With the upcoming publication of the Book of Wrong Answers, it occurred to me that as an author, I would need to appear more sophisticated.
Unfortunately I have neither the time nor the budget for a new look. You know, that author look.
sophisticated.
respekable.
writer-like.
Instead, I’ve opted for a low-budget approach to worldliness and sophistication.
I began with glasses. All writers have a pair of glasses somewhere right?
Glasses were not sufficient.
I needed more.
So. I’ve shaved my beard. Mostly.
I’ve entered into the land of the mustache.
It’s a mythical realm.
Inhabited by the likes of Tom Sellick, Charlie Chaplain and Eddie Murphy.
Standard and understated like Alex Trebek or as odd as Dali, mustaches require more maintenance than a beard. They’re a conscious choice to NOT to shave a very specific area.
A quick search yielded no images of people with a ‘cheek’ mustache - a mustache shaped clump of hair existing only on one cheek.
Perhaps they are out there and are not yet doccumented.
Or perhaps there is someone out there with an unusual skin disorder that keeps hair from growing anywhere except in a mustache shape on their cheeks.
If you are that mustache cheeked person and you are reading this: Holy crap that’s a hell of a coincidence!
Odd how these non causal relationships seem to line up.
Anyway. Back to the mustache.
So far, it works.
I’ve dusted doughnuts with it.
It’s been dipped in my morning coffee and is now two tones of brown.
It is a provider of many levels of sensory joy and stimulation.
No, I’m not talking about mustache rides you dirty perverts.
I never thought I would be a mustache guy.
When I look at myself in the mirror, I’m a bit startled by the person looking back.
And?
I’m a bit startled by the fact that I’m becoming an author.
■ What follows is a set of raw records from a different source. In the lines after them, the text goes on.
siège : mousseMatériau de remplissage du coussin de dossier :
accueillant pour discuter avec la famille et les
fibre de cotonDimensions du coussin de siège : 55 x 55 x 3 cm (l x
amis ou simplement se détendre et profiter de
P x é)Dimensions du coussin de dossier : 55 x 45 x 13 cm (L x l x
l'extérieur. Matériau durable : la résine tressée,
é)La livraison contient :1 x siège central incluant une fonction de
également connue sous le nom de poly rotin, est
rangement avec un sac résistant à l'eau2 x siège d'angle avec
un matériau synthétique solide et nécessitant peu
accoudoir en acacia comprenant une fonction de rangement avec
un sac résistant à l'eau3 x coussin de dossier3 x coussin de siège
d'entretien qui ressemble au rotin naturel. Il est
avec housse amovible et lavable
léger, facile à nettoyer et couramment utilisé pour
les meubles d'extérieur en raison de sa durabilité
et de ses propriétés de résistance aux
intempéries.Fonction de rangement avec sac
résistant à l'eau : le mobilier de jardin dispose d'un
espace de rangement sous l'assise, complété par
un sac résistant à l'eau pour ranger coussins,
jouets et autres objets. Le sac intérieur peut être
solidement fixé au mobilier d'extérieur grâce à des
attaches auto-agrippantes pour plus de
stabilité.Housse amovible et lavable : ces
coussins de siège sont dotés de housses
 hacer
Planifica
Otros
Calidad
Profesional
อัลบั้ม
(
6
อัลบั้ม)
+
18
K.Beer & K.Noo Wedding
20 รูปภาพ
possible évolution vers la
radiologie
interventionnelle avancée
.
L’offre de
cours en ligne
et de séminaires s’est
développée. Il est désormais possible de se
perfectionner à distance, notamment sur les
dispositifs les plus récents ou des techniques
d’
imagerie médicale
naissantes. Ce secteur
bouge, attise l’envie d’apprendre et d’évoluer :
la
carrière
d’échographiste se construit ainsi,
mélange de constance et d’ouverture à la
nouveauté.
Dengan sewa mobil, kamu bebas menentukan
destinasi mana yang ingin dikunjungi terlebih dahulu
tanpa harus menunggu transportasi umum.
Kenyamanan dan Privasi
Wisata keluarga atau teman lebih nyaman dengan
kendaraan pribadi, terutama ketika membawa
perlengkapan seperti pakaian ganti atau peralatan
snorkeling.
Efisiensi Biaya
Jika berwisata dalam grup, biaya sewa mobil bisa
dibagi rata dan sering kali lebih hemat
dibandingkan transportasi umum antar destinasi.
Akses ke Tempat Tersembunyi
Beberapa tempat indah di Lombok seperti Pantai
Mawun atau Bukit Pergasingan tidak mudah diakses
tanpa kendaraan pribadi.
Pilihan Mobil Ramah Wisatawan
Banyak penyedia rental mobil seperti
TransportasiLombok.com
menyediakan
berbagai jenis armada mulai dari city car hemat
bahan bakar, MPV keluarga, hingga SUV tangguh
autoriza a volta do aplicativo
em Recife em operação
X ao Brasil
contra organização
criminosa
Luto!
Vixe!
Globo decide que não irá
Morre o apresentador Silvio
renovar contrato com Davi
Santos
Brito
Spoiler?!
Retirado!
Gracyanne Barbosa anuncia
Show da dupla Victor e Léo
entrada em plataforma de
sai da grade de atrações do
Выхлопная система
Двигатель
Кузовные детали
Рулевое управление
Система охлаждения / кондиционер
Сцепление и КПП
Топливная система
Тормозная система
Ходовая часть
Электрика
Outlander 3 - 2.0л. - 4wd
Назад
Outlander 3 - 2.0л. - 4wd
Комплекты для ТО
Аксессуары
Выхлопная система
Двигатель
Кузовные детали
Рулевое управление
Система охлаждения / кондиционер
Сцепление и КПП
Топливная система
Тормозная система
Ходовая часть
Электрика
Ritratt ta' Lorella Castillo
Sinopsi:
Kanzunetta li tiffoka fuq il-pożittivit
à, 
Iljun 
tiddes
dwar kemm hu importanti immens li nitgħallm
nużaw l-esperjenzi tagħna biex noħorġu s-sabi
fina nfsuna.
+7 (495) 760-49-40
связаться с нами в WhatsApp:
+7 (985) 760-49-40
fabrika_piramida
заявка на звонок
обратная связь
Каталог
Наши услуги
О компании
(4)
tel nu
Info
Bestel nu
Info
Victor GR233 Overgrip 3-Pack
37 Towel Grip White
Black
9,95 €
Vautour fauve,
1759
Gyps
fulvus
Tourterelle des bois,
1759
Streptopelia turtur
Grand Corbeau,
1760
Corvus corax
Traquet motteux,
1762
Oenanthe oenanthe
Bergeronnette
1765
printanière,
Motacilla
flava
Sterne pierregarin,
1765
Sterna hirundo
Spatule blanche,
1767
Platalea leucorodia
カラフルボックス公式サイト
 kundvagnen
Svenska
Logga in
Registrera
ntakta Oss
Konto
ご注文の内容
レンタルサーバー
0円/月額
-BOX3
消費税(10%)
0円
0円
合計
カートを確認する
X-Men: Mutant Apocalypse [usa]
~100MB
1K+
It’s fun to surprise yourself.
Sometimes, it takes time - the book has taken a year.
It began with a decision.
The mustache? That took ten minutes.
It began with a decision too.
Both of those decisions?
They were both fun.
And examples that we can be who we want to be. Some versions of ourselves require more work than others.
So. Be creative.
Save your mustache and write a book.
It’s like the old saying goes:
Long is the road to nowhere.
Both decisions are reversible. The difficult or impossible to reverse decisions? Those are commitments. I have a phobia-like relationship with commitments. Yes, healing required. If you created a mustache and couldn't make it go? That's ridiculous? No, that picture inside the cover of your first book, that's permanent. As were my wedding photos and my wedding hair. I let others choose those and well, they weren't me. They were gifts and I accepted gratefully. But they were nothing like what I would choose. I didn't care at the time; still don't really. It was a moment in my life. I see the photo of my wedding occasionally and cringe a bit; just another moment in my life of not being comfortable, not feeling like myself. I recently received in the mail, a candid wedding photo by a family member, me in the reception line explaining who a guest is to my husband. I still have the hair of another woman, but I am talking with my hands, a familiar gesture frozen in time and I am happy, genuinely smiling. As a teacher, that's an image I identify with and although the same elements that make me uncomfortable are in that photo, this one makes me smile. My message is, don't look like an author, look like yourself. Take a picture of you on your bike in mid-air giving the world the bird, surfing or performing an act. I don't think people want to read author-looking authors. I think they want a unique voice. Yours is. Don't package it to look like everyone other talking head, which you are not. As the old saying goes, people judge books by their covers and people by their pictures. There's a reason mustaches are less popular than clean shaven and beards. But maybe it's your jam? Or just in your jam?